What the dinosaurs left behind - paleontologist Karen Chin examines fossil dinosaur feces to better understand ecology of their times - Brief Article

Science News, Sept 21, 1996

When most paleontologists visit the Two Medicine Formation in Montana, they keep their eyes open for the bones of herbivorous dinosaurs, which populated this region 75 million years ago. Karen Chin, however, has something less glamorous on her mind. The graduate student from the University of California, Santa Barbara seeks the fossils of the feces excreted by those plant-munching behemoths of the Cretaceous period. From her studies of the rock-solid scat, Chin has managed to paint a detailed picture of the ancient ecology that connected dinosaurs and insects in a tight food web. She and her colleague Bruce D. Gill of Agriculture Canada in Ottawa report on their work in the recently issued June Palaios.

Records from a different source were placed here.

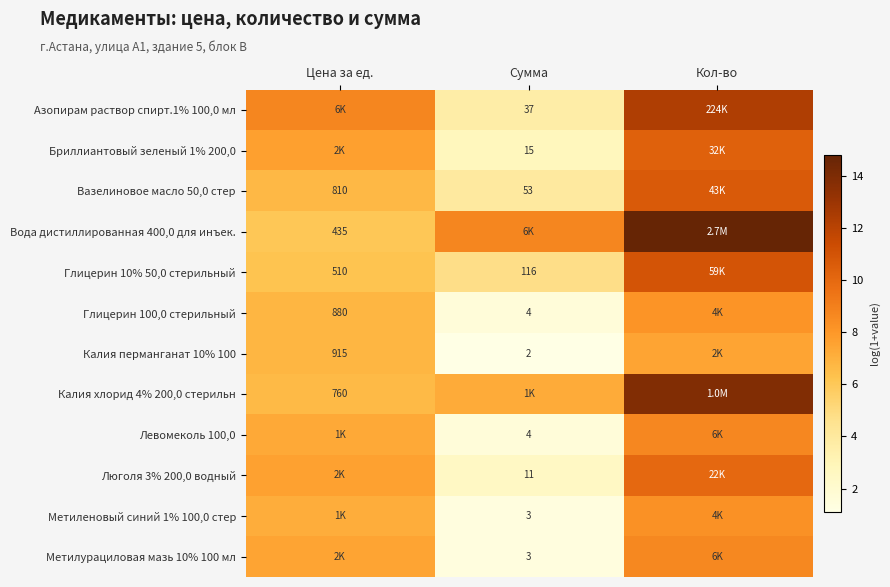

Between Цена за ед. and Кол-во, which is larger?

Кол-во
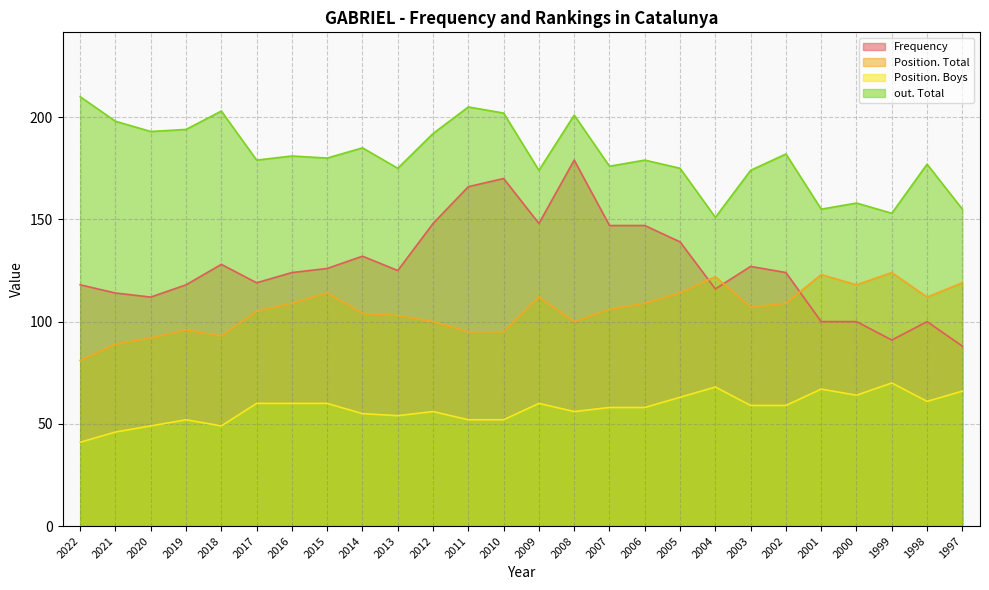

Is it true that Position. Boys equals 70 at 1999?

True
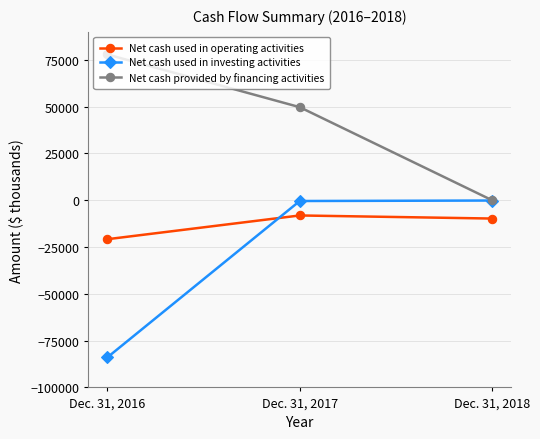

Between Dec. 31, 2017 and Dec. 31, 2018, which series saw the biggest shift?

Net cash provided by financing activities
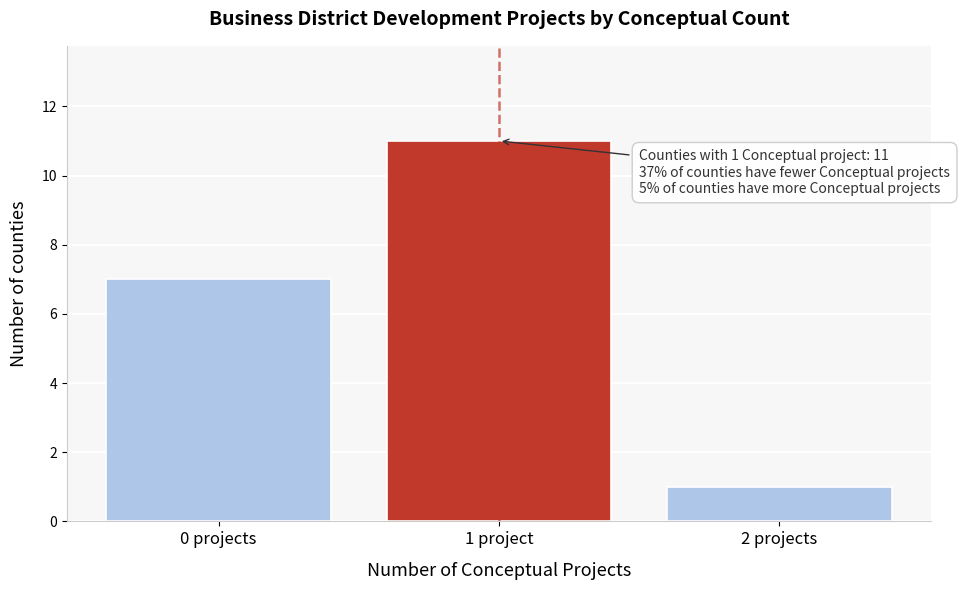

Reading right to left, list all the values displayed in this chart.

1	11	7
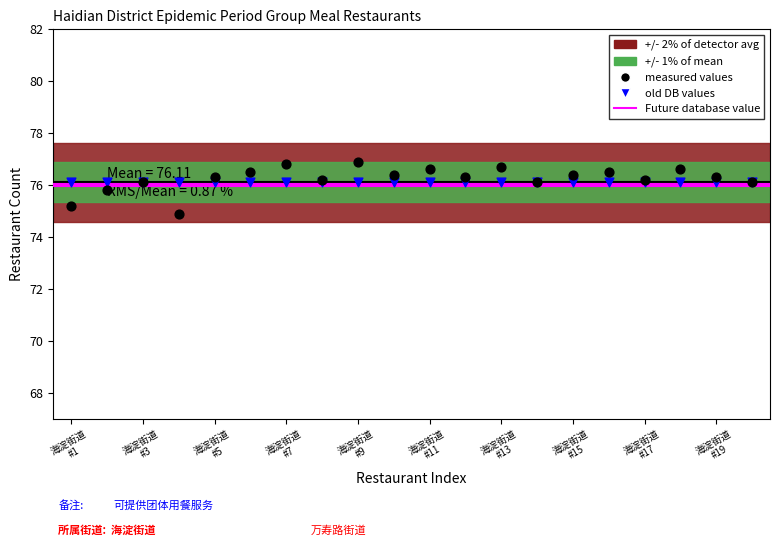

Which series reaches the maximum Y coordinate?

measured values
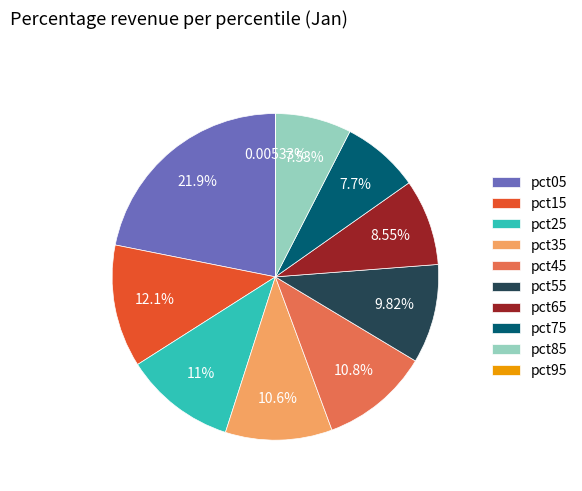

Which category has the biggest portion of the pie?

pct05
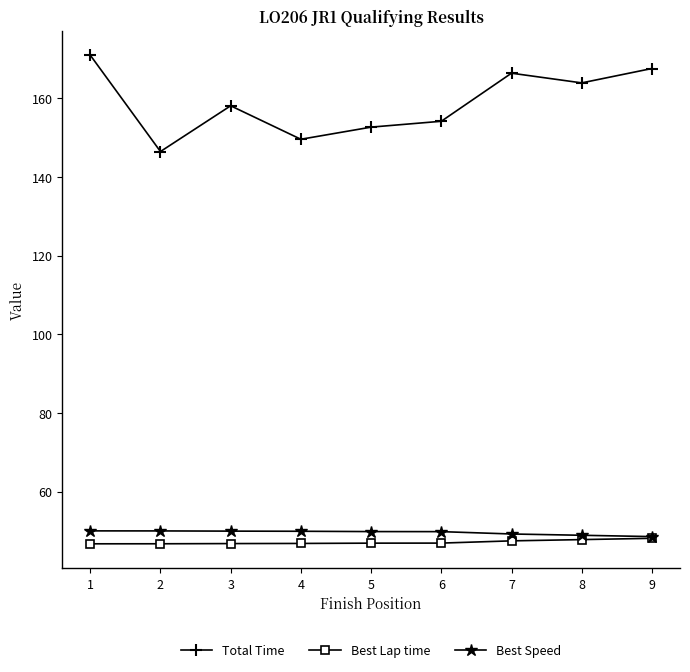

Rank the series at 3 from lowest to highest value.

Best Lap time, Best Speed, Total Time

Most studies of fossilized dinosaur feces, or coprolites, have focused on the easily recognizable, torpedo-shaped droppings from carnivorous and omnivorous species. In contrast, Chin and Gill reported the discovery of coprolites from herbivorous dinosaurs. Ranging in size from small cobblestones to basketballs, these blocks contain broken-up pieces of conifers. Tunnels running through the coprolites record the activity of beetles that scavenged the dinosaur dung, suggest the researchers. If their interpretation is correct, these burrows would represent the earliest known evidence of dung consumption by beetles. This discovery would overturn previous speculation that dung-eating beetles evolved alongside the large mammalian herbivores, long after the extinction of the dinosaurs, suggest Chin and Gill.